Thematisch ging es keineswegs nur um einen Blick in die Historie. Vielmehr standen die gegenwärtigen Entwicklungen und Diskussionen rund um die Akademisierung der Gesundheitsberufe im Fokus. Ein Thema, das – so zeigte sich – auch schon vor einem Vierteljahrhundert aktuell war. Denn die Gründung des Fachbereichs erfolgte 1994 mit dem Ziel der Akademisierung der Gesundheitsberufe.

37 Studierende zählte der damals einzige Studiengang „Pflege", der mit dem Diplom abschloss. Nach der Bologna-Reform startete 2004 der Masterstudiengang Public Health. Bis heute hat der Fachbereich Pflege und Gesundheit ein umfassendes Studien- und Forschungsprofil entlang aller Säulen und Handlungsfelder des Gesundheitswesens aufgebaut mit derzeit 14 laufenden Studiengängen. 2012 richtete er den dualen Bachelorstudiengang Hebammenkunde ein. Als erster Gesundheitsberuf wird die Hebammenkunde im kommenden Jahr vollständig akademisiert werden.

2016 erhielt die forschungsstarke Fachrichtung Public Health dann das eigenständige Promotionsrecht. Mit mehr als 90 Mitarbeitenden und zahlreichen Forschungsprojekten ist der Fachbereich Pflege und Gesundheit heute eine tragende Säule der Hochschule.

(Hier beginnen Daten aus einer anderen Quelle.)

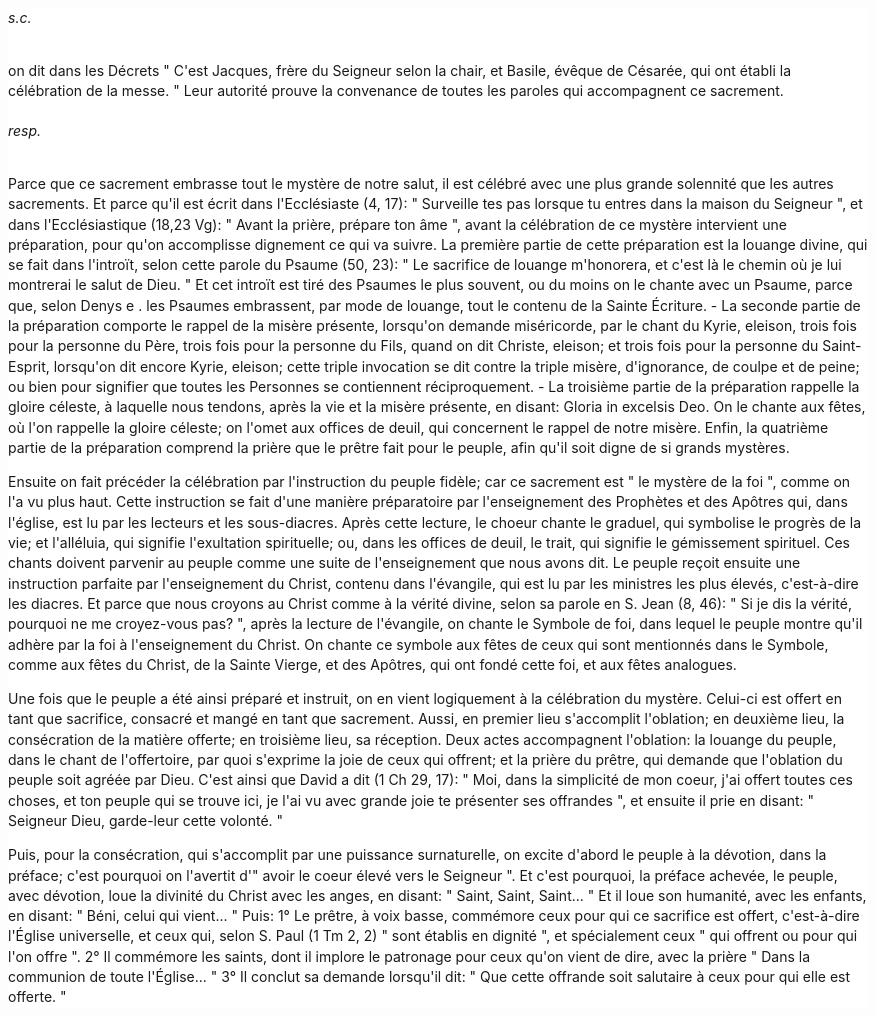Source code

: ###### s.c.
on dit dans les Décrets " C'est Jacques, frère du Seigneur selon la chair, et Basile, évêque de Césarée, qui ont établi la célébration de la messe. " Leur autorité prouve la convenance de toutes les paroles qui accompagnent ce sacrement. 

###### resp.
Parce que ce sacrement embrasse tout le mystère de notre salut, il est célébré avec une plus grande solennité que les autres sacrements. Et parce qu'il est écrit dans l'Ecclésiaste (4, 17): " Surveille tes pas lorsque tu entres dans la maison du Seigneur ", et dans l'Ecclésiastique (18,23 Vg): " Avant la prière, prépare ton âme ", avant la célébration de ce mystère intervient une préparation, pour qu'on accomplisse dignement ce qui va suivre. La première partie de cette préparation est la louange divine, qui se fait dans l'introït, selon cette parole du Psaume (50, 23): " Le sacrifice de louange m'honorera, et c'est là le chemin où je lui montrerai le salut de Dieu. " Et cet introït est tiré des Psaumes le plus souvent, ou du moins on le chante avec un Psaume, parce que, selon Denys e . les Psaumes embrassent, par mode de louange, tout le contenu de la Sainte Écriture. - La seconde partie de la préparation comporte le rappel de la misère présente, lorsqu'on demande miséricorde, par le chant du Kyrie, eleison, trois fois pour la personne du Père, trois fois pour la personne du Fils, quand on dit Christe, eleison; et trois fois pour la personne du Saint-Esprit, lorsqu'on dit encore Kyrie, eleison; cette triple invocation se dit contre la triple misère, d'ignorance, de coulpe et de peine; ou bien pour signifier que toutes les Personnes se contiennent réciproquement. - La troisième partie de la préparation rappelle la gloire céleste, à laquelle nous tendons, après la vie et la misère présente, en disant: Gloria in excelsis Deo. On le chante aux fêtes, où l'on rappelle la gloire céleste; on l'omet aux offices de deuil, qui concernent le rappel de notre misère. Enfin, la quatrième partie de la préparation comprend la prière que le prêtre fait pour le peuple, afin qu'il soit digne de si grands mystères. 

Ensuite on fait précéder la célébration par l'instruction du peuple fidèle; car ce sacrement est " le mystère de la foi ", comme on l'a vu plus haut. Cette instruction se fait d'une manière préparatoire par l'enseignement des Prophètes et des Apôtres qui, dans l'église, est lu par les lecteurs et les sous-diacres. Après cette lecture, le choeur chante le graduel, qui symbolise le progrès de la vie; et l'alléluia, qui signifie l'exultation spirituelle; ou, dans les offices de deuil, le trait, qui signifie le gémissement spirituel. Ces chants doivent parvenir au peuple comme une suite de l'enseignement que nous avons dit. Le peuple reçoit ensuite une instruction parfaite par l'enseignement du Christ, contenu dans l'évangile, qui est lu par les ministres les plus élevés, c'est-à-dire les diacres. Et parce que nous croyons au Christ comme à la vérité divine, selon sa parole en S. Jean (8, 46): " Si je dis la vérité, pourquoi ne me croyez-vous pas? ", après la lecture de l'évangile, on chante le Symbole de foi, dans lequel le peuple montre qu'il adhère par la foi à l'enseignement du Christ. On chante ce symbole aux fêtes de ceux qui sont mentionnés dans le Symbole, comme aux fêtes du Christ, de la Sainte Vierge, et des Apôtres, qui ont fondé cette foi, et aux fêtes analogues. 

Une fois que le peuple a été ainsi préparé et instruit, on en vient logiquement à la célébration du mystère. Celui-ci est offert en tant que sacrifice, consacré et mangé en tant que sacrement. Aussi, en premier lieu s'accomplit l'oblation; en deuxième lieu, la consécration de la matière offerte; en troisième lieu, sa réception. Deux actes accompagnent l'oblation: la louange du peuple, dans le chant de l'offertoire, par quoi s'exprime la joie de ceux qui offrent; et la prière du prêtre, qui demande que l'oblation du peuple soit agréée par Dieu. C'est ainsi que David a dit (1 Ch 29, 17): " Moi, dans la simplicité de mon coeur, j'ai offert toutes ces choses, et ton peuple qui se trouve ici, je l'ai vu avec grande joie te présenter ses offrandes ", et ensuite il prie en disant: " Seigneur Dieu, garde-leur cette volonté. " 

Puis, pour la consécration, qui s'accomplit par une puissance surnaturelle, on excite d'abord le peuple à la dévotion, dans la préface; c'est pourquoi on l'avertit d'" avoir le coeur élevé vers le Seigneur ". Et c'est pourquoi, la préface achevée, le peuple, avec dévotion, loue la divinité du Christ avec les anges, en disant: " Saint, Saint, Saint... " Et il loue son humanité, avec les enfants, en disant: " Béni, celui qui vient... " Puis: 1° Le prêtre, à voix basse, commémore ceux pour qui ce sacrifice est offert, c'est-à-dire l'Église universelle, et ceux qui, selon S. Paul (1 Tm 2, 2) " sont établis en dignité ", et spécialement ceux " qui offrent ou pour qui l'on offre ". 2° Il commémore les saints, dont il implore le patronage pour ceux qu'on vient de dire, avec la prière " Dans la communion de toute l'Église... " 3° Il conclut sa demande lorsqu'il dit: " Que cette offrande soit salutaire à ceux pour qui elle est offerte. " 

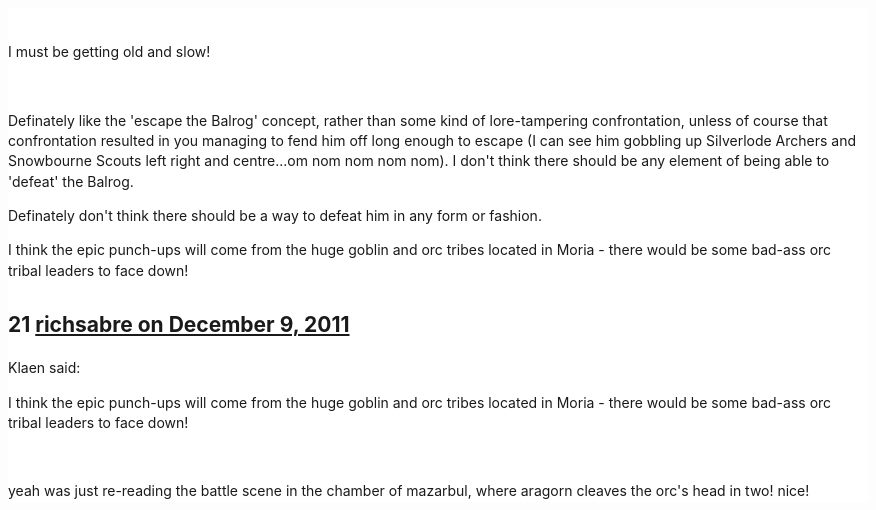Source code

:  

I must be getting old and slow!

 

Definately like the 'escape the Balrog' concept, rather than some kind of lore-tampering confrontation, unless of course that confrontation resulted in you managing to fend him off long enough to escape (I can see him gobbling up Silverlode Archers and Snowbourne Scouts left right and centre...om nom nom nom nom). I don't think there should be any element of being able to 'defeat' the Balrog.

Definately don't think there should be a way to defeat him in any form or fashion.

I think the epic punch-ups will come from the huge goblin and orc tribes located in Moria - there would be some bad-ass orc tribal leaders to face down!

## 21 [richsabre on December 9, 2011](https://community.fantasyflightgames.com/topic/54173-balrog-or-no-in-kazhad/?do=findComment&comment=565911)

Klaen said:

I think the epic punch-ups will come from the huge goblin and orc tribes located in Moria - there would be some bad-ass orc tribal leaders to face down!



 

yeah was just re-reading the battle scene in the chamber of mazarbul, where aragorn cleaves the orc's head in two! nice!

„Gesundheit ist eine politische Entscheidung”
Höhepunkt der Veranstaltung war der Festvortrag von Dr. Rüdiger Krech von der Weltgesundheitsorganisation (WHO). „Gesundheit ist global, und sie ist eine politische Entscheidung“, lautete seine Kernbotschaft. Da wir immer schneller von einem Ort zum anderen reisten, könnten sich auch Krankheiten immer rascher ausbreiten. Die Qualität des Gesundheitssystems eines Landes sei damit weit über die Landesgrenzen hinaus von Bedeutung. Aber auch die chronischen Erkrankungen würden in den kommenden Jahren zu einem großen Problem werden. Noch gingen viele davon aus, dass sie ein rein gesundheitliches Problem seien. Doch ohne Entscheidungen auf höchster politischer Ebene sei keine Lösung möglich.

Die Veranstaltung schloss mit einer von Hermann Diel (Hessischer Rundfunk) moderierten Talkrunde zur Zukunft der Gesundheitsberufe. Hier bekräftigten Vertreterinnen und Vertreter aus Wissenschaft und Praxis die zuvor entwickelten Positionen. Danach gab es ausreichend Möglichkeit zum Netzwerken und Feiern.